Consideration for switching to dividend tax collection: a lawyer charged by investors rather than by a company
New delhi date. November 13, Wednesday
The Indian government is considering switching to its Dividend Distribution Tax (DDT) system in an effort to increase spending by companies and increase foreign funding flows, the source said.
The proposed budget in February could come as a proposal to announce the tax on dividends from shareholders. Currently dividend tax is paid by companies.
The change is coming as part of the government's efforts to accelerate the country's economic growth rate, sources in the finance ministry said.

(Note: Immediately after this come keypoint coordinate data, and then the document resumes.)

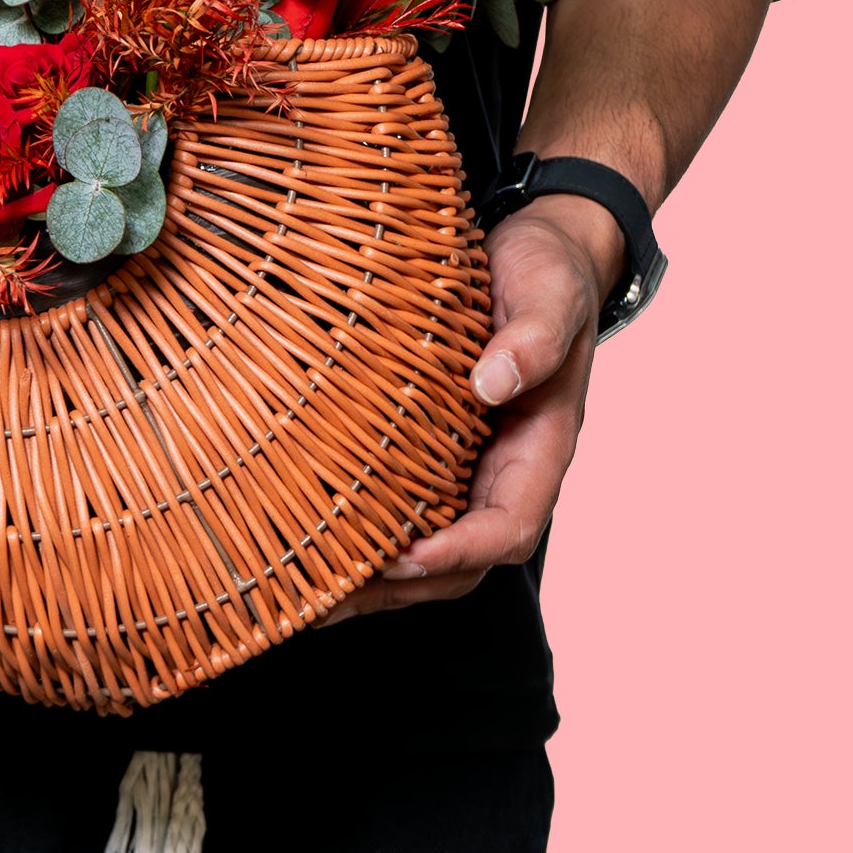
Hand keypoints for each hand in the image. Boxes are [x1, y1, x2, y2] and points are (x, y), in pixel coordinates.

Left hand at [319, 190, 624, 620]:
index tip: (403, 558)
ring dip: (372, 578)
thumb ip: (532, 338)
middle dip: (399, 588)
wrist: (535, 252)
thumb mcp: (548, 293)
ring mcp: (467, 464)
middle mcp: (504, 470)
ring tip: (303, 592)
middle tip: (327, 600)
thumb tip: (493, 382)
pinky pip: (401, 505)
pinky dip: (361, 533)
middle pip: (460, 561)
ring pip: (426, 548)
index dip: (458, 551)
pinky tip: (307, 537)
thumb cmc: (545, 273)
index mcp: (541, 447)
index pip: (507, 527)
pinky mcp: (430, 447)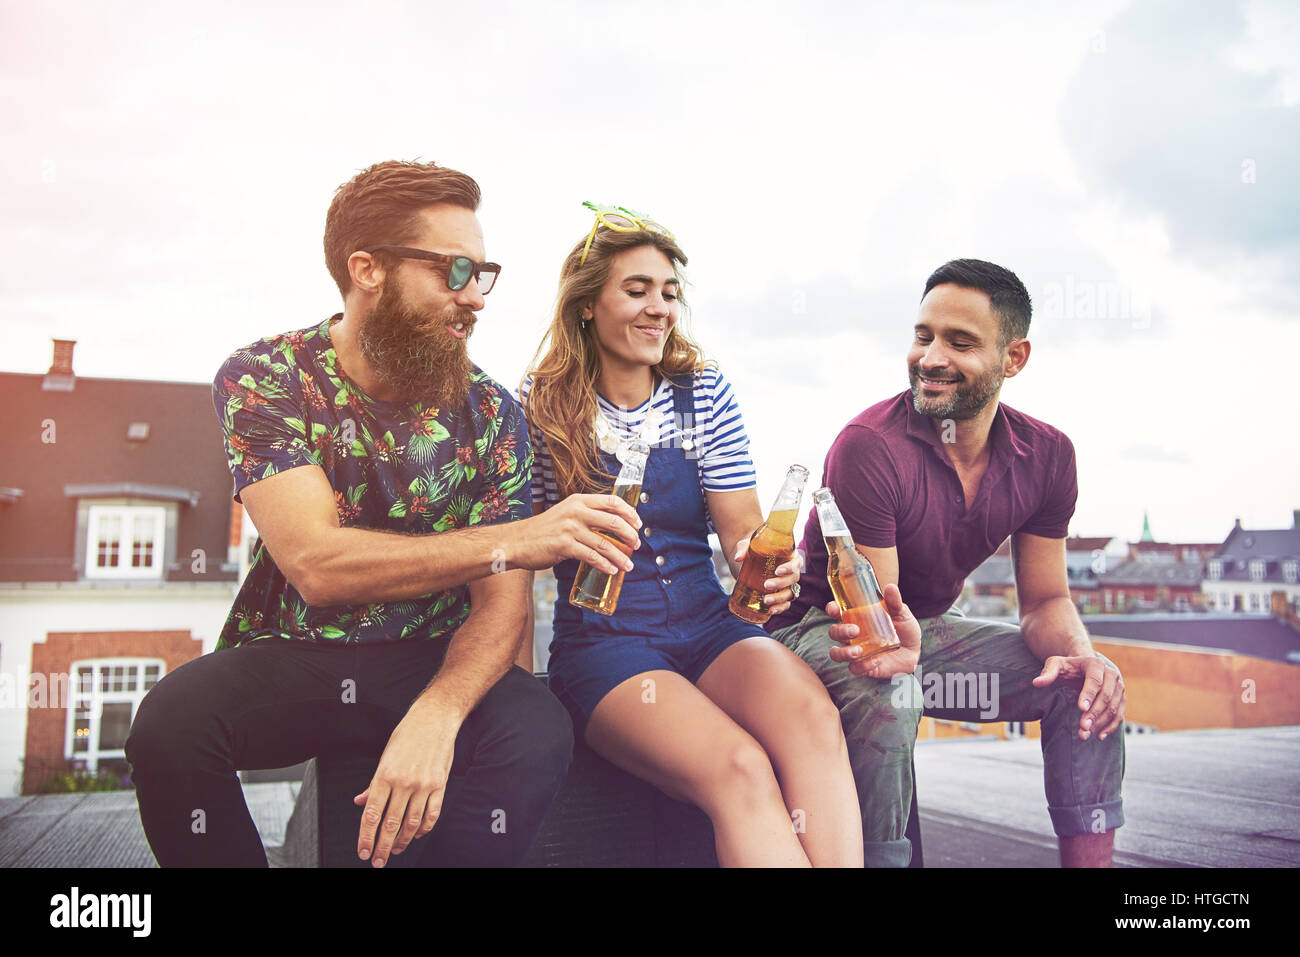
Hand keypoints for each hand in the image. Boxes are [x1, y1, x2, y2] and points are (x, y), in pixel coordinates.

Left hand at [353, 702, 459, 867]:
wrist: (434, 718)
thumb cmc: (407, 735)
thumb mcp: (384, 757)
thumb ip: (373, 784)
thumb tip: (360, 802)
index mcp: (384, 775)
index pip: (371, 816)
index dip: (366, 838)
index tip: (363, 852)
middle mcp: (403, 782)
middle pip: (390, 825)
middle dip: (383, 847)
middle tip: (378, 861)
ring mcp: (423, 785)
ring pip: (411, 823)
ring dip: (403, 841)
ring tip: (396, 850)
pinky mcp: (439, 785)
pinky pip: (431, 814)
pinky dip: (424, 829)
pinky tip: (417, 834)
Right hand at [509, 493, 640, 574]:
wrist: (517, 541)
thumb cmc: (543, 530)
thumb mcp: (565, 514)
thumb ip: (585, 516)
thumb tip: (611, 528)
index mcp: (578, 500)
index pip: (612, 501)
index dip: (629, 512)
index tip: (638, 524)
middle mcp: (575, 511)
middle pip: (613, 521)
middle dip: (629, 535)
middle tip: (637, 546)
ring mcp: (570, 528)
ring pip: (604, 543)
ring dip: (620, 556)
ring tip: (628, 565)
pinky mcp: (564, 545)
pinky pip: (591, 556)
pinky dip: (604, 564)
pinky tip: (611, 570)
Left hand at [732, 541, 802, 616]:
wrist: (747, 559)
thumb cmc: (752, 549)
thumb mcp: (747, 545)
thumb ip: (743, 549)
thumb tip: (738, 558)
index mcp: (789, 556)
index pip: (795, 563)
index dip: (790, 568)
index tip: (778, 571)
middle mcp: (791, 572)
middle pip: (793, 579)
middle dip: (781, 584)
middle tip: (766, 585)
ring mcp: (786, 585)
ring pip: (790, 593)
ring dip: (779, 598)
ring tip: (766, 600)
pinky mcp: (779, 594)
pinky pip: (785, 604)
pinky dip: (779, 608)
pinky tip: (770, 611)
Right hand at [826, 583, 920, 678]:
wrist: (915, 651)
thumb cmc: (905, 628)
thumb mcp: (901, 613)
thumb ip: (895, 602)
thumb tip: (890, 587)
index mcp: (857, 618)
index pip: (837, 612)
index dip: (831, 610)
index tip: (834, 608)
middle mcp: (852, 635)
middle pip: (834, 633)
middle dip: (839, 631)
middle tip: (855, 630)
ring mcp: (856, 651)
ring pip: (836, 653)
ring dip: (843, 652)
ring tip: (858, 651)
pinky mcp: (864, 666)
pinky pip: (855, 668)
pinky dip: (862, 666)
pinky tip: (876, 660)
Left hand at [1032, 654, 1125, 739]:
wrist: (1082, 668)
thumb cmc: (1067, 667)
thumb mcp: (1055, 665)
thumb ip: (1047, 673)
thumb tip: (1036, 683)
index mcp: (1095, 664)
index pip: (1094, 680)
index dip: (1089, 695)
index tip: (1081, 709)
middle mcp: (1111, 674)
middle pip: (1105, 696)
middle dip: (1094, 713)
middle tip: (1082, 726)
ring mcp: (1119, 687)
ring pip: (1113, 708)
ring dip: (1101, 723)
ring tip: (1084, 734)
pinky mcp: (1120, 699)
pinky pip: (1119, 715)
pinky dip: (1110, 727)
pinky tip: (1099, 736)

The country's economic growth rate fell to a five-year low in the June quarter. The central government has recently announced some steps to encourage companies to increase their spending, including reduction in corporate taxation, money laundering at banks, withdrawal from foreign investors.
Due to the impact of dividend taxation, companies invest in debt instruments that do not have the necessary equity that they can afford, an analyst said. The recommendation was included in several recommendations made by the government-constituted committee. Indian companies have to pay 5 percent tax on the declared dividend, which increases with the surcharge to 20 percent.
Due to the dividend distribution tax, the government generates revenue of Rs 5 billion per year. And even if the system is changed, the revenue of the government will not be affected, the analyst added.
The share of gross fixed capital formation is also seen in the GDP of countries where companies are not investing. It is worth mentioning here that there were earlier reports that the government was planning to abolish LTCG tax and DDT and STT. However, the report was later rejected by the government.